AO-enabled measurements at low SNR: (a) Schematics of the experimental configuration. (b) Average of many acquired spectra of glass without AO (left) and with AO (right). A Gaussian filter (3 × 3 pixel, σ = 2) was applied to the data. (c) Line plot of the area between the white dashed lines in (b). The spectrum of glass is not visible even when 50 frames are averaged if AO is not applied (blue); however, with AO correction on, the spectrum can be easily measured (orange).

As previously mentioned, in this work we adopted the indirect approach to AO correction and enhanced the Brillouin signal through an iterative process based on the acquired spectra.
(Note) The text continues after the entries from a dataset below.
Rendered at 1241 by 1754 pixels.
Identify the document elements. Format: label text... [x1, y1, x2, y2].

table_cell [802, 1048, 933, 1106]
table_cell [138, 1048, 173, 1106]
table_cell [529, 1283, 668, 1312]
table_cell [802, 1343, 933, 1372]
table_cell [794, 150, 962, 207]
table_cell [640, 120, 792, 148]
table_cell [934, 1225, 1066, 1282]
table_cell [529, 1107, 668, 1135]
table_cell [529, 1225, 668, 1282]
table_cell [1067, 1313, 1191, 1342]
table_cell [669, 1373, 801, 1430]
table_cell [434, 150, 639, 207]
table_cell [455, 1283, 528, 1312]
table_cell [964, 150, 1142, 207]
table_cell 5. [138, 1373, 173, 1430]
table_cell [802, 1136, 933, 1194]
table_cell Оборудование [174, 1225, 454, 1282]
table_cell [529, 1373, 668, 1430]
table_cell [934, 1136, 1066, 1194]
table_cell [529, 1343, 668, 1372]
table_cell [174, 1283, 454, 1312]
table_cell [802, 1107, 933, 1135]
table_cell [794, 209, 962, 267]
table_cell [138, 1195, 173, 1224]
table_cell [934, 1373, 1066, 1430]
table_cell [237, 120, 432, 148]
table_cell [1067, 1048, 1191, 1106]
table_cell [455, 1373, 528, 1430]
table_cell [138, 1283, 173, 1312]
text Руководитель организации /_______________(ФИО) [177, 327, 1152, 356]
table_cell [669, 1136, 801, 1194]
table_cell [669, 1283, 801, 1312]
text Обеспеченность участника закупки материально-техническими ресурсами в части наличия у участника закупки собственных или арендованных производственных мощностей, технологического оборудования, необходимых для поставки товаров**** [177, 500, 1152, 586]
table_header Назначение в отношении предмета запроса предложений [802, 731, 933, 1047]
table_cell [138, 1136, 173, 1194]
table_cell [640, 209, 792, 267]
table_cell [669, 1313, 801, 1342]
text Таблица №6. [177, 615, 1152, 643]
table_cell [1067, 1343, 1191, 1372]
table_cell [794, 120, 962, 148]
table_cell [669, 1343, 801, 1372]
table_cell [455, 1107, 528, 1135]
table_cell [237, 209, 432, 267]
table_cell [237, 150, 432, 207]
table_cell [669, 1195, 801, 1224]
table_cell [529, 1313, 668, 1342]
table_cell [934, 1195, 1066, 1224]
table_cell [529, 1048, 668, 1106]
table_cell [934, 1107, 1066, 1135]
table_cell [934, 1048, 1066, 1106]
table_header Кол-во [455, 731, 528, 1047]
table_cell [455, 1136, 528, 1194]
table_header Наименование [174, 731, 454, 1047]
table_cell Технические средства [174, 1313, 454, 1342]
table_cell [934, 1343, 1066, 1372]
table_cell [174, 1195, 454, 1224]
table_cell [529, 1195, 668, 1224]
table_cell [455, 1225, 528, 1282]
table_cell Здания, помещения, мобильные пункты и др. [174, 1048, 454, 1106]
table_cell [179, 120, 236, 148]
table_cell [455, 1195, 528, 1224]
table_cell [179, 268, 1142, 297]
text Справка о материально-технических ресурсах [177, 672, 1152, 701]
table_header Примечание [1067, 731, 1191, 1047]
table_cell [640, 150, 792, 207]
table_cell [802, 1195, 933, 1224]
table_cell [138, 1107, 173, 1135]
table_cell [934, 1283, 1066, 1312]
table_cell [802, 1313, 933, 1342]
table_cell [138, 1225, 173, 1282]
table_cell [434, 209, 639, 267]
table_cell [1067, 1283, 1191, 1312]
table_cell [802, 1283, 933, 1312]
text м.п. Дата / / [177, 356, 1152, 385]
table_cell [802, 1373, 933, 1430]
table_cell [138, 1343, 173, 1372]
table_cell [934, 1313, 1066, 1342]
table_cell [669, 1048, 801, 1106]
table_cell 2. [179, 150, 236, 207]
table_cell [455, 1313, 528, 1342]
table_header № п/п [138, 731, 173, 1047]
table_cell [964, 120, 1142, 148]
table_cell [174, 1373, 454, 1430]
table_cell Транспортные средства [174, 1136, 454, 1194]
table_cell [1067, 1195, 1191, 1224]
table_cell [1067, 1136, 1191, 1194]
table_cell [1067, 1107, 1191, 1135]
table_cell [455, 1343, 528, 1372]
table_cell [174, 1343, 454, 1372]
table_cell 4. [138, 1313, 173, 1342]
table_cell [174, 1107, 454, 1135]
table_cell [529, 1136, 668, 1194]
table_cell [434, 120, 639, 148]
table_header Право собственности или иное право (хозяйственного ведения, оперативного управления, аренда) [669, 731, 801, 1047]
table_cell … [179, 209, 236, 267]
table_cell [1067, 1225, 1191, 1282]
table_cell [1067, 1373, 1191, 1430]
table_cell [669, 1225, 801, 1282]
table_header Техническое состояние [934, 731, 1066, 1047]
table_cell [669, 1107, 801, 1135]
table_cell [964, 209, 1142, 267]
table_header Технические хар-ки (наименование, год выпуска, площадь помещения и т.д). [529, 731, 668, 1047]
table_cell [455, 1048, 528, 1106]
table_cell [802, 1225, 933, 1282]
This approach is made possible by the rapid acquisition times characteristic of VIPA-based spectrometers which can be as low as 50 ms. Nevertheless, in the presence of aberrations, the indirect AO correction results in an overall optimization process of tens of seconds; this is clearly a drawback of this approach that makes this method suitable to non-absorbing samples where long illumination times are not a concern or to samples where isoplanatic regions are large enough that the iterative process needs to only be performed once for the entire scanned region. For other samples, a direct AO approach where aberrations are rapidly measured and corrected is required; to do so, a suitable “guide-star” such as a fluorescent bead needs to be inserted into the sample at various locations; alternatively, scattering/reflections from internal structures within the samples can be used as “guide-stars.” The performances of the direct and indirect AO implementations are expected to be similar, with the exception that indirect approaches can be applied to more scattering samples where the wave-front provided by the “guide-star” has been shown to not be viable.
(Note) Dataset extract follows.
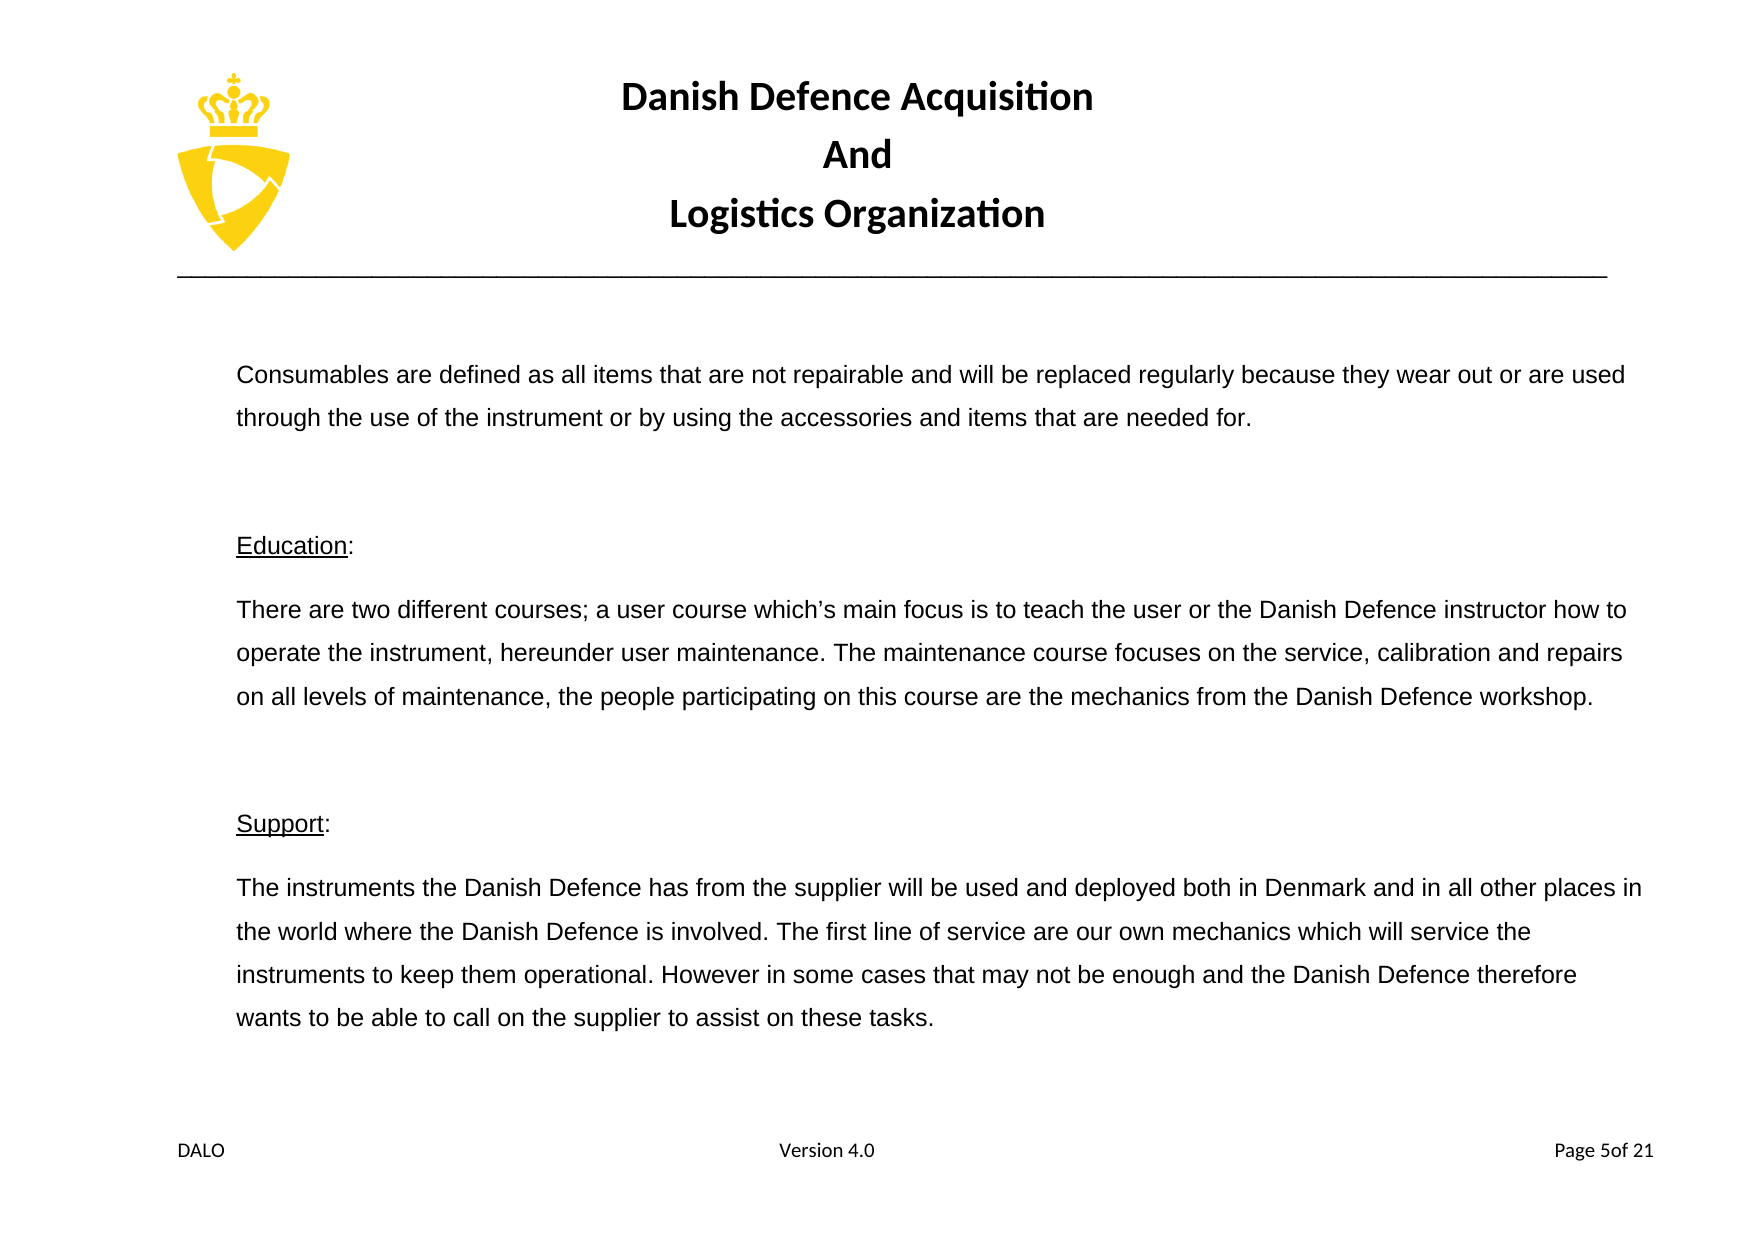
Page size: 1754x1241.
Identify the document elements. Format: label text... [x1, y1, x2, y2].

In conclusion, we demonstrated an AO-Brillouin micro-spectrometer and obtained a 2.5-fold signal enhancement and a 1.4-fold resolution improvement using phantom samples and biological specimens such as the cornea of the eye. As optical elastography modalities are widely being adopted for biomechanical studies, our system can enable elasticity mapping with higher precision and deeper within specimens, thus potentially extending the applications of this emerging technique.